#### [Work task]
Copy every record below word for word, leaving out the pictures.

#### [Material for this exercise]

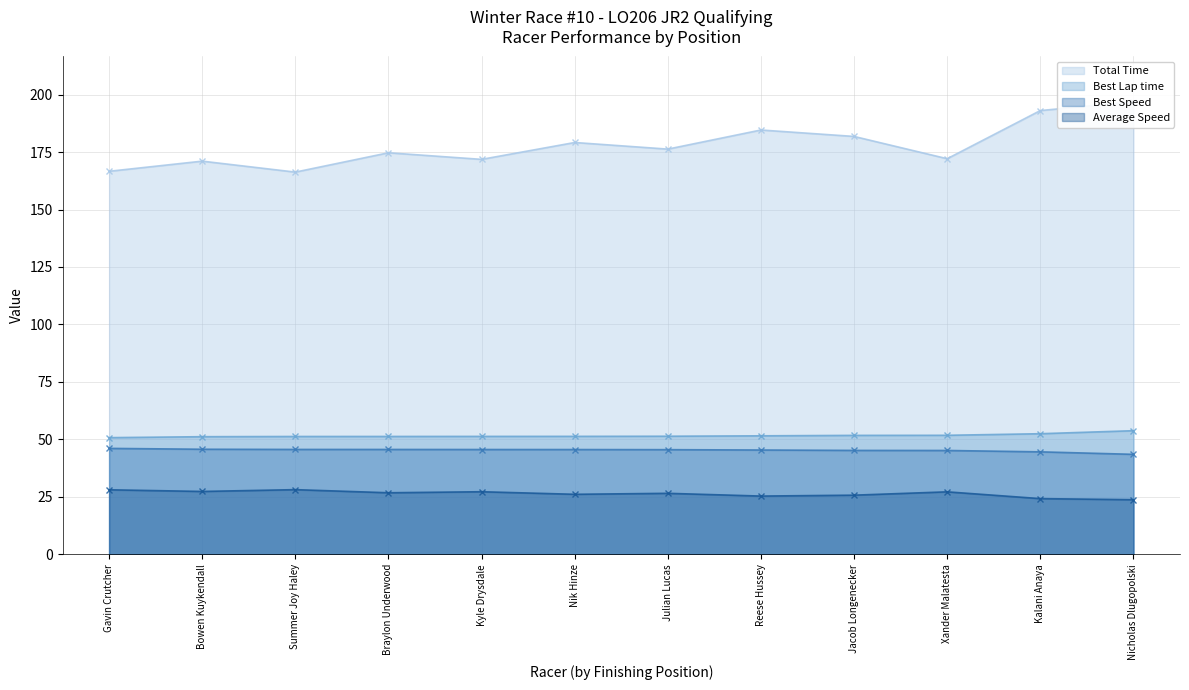

True or false: Best Lap time and Average Speed cross at least once.

False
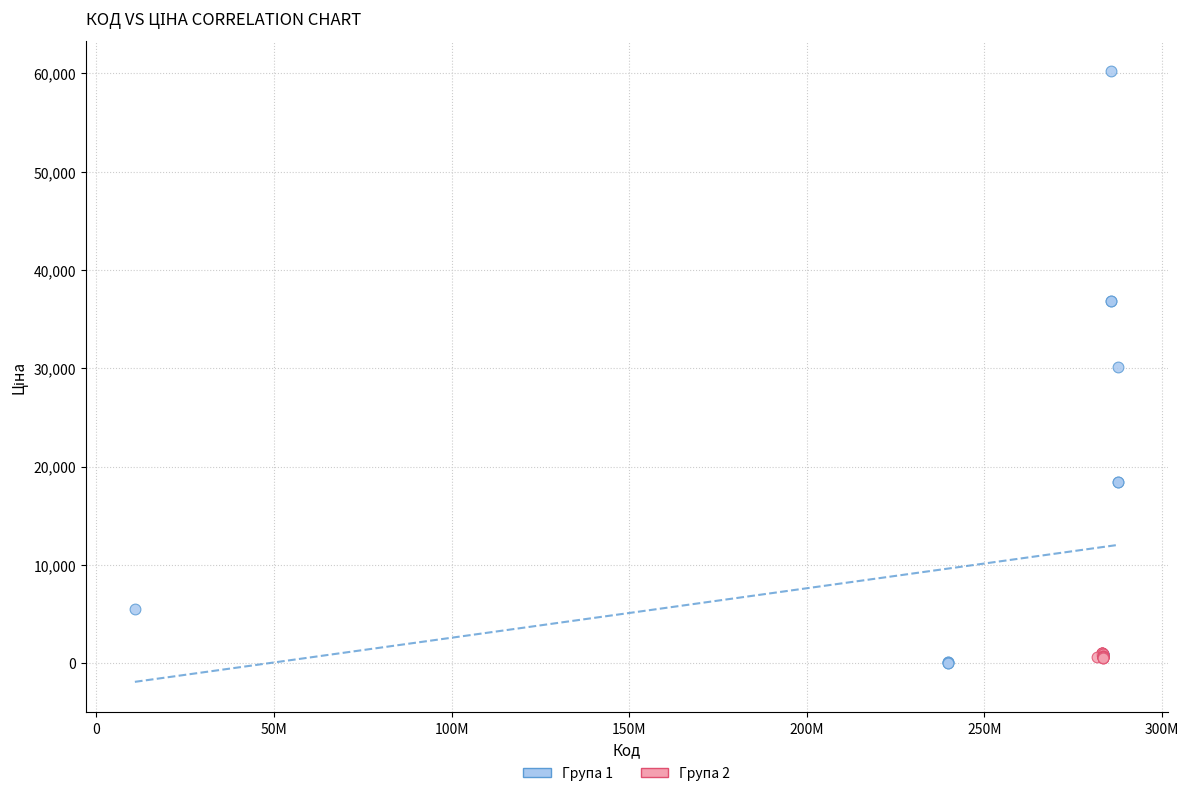

What are all the series names shown in the legend?

Група 1, Група 2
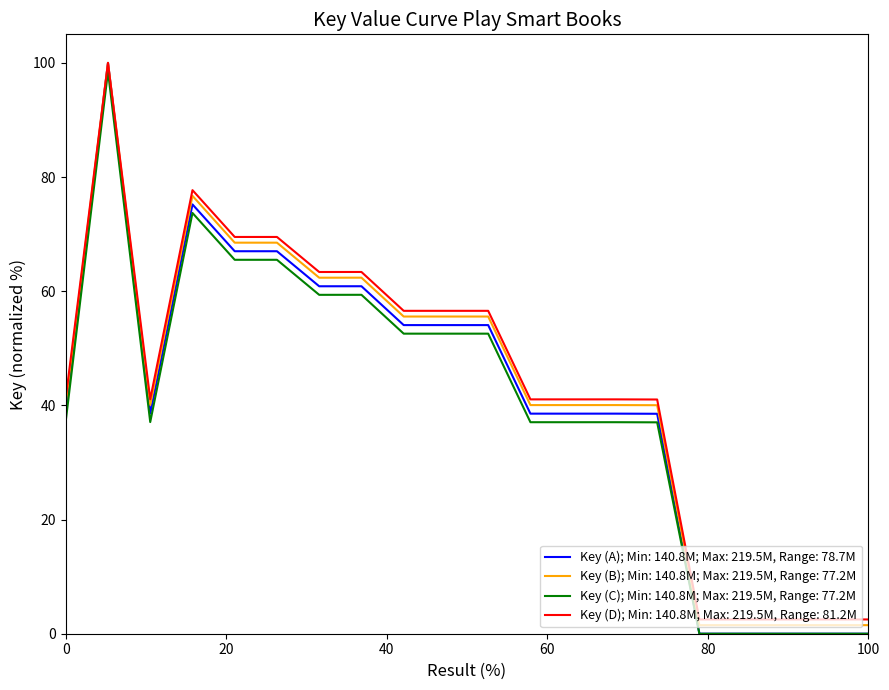

Which series has the widest spread of values?

Key (A); Min: 140.8M; Max: 219.5M, Range: 78.7M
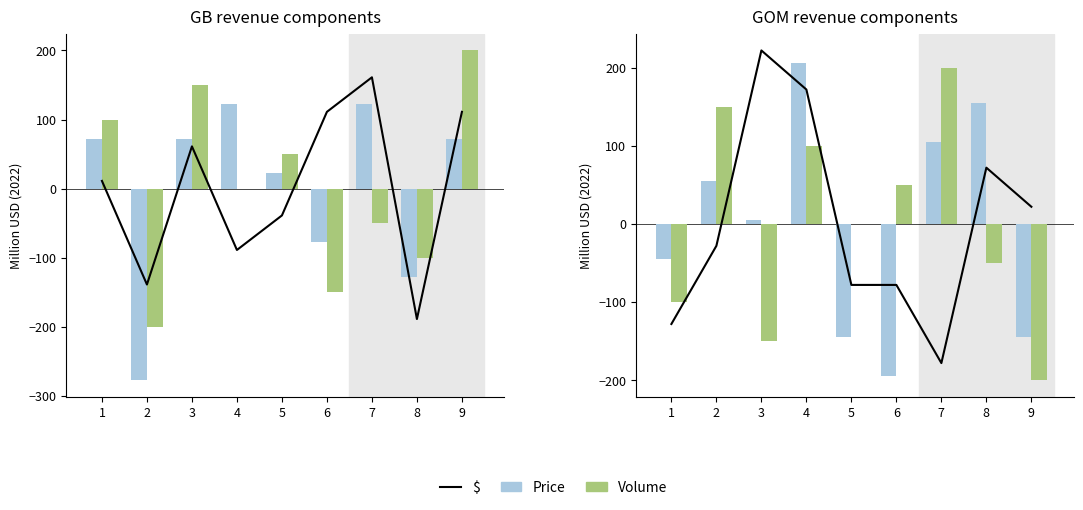

True or false: Price has a value of 205.6 at 4.

True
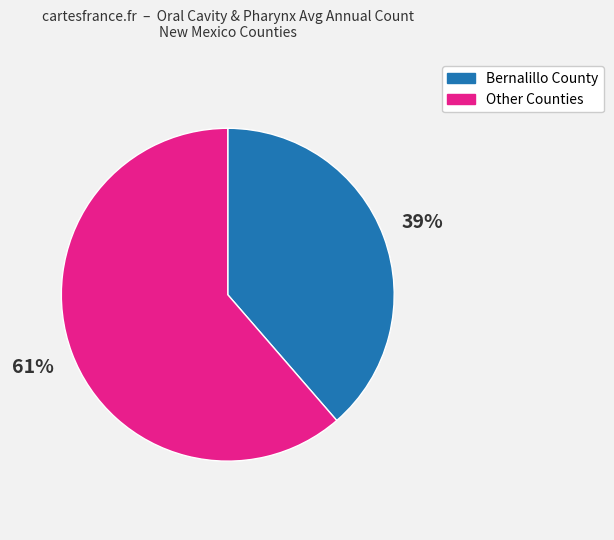

Count the number of slices in the pie.

2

#### [Finished exercise]
True or false: Best Lap time and Average Speed cross at least once.

False

What are all the series names shown in the legend?

Група 1, Група 2

Which series has the widest spread of values?

Key (A); Min: 140.8M; Max: 219.5M, Range: 78.7M

True or false: Price has a value of 205.6 at 4.

True

Count the number of slices in the pie.

2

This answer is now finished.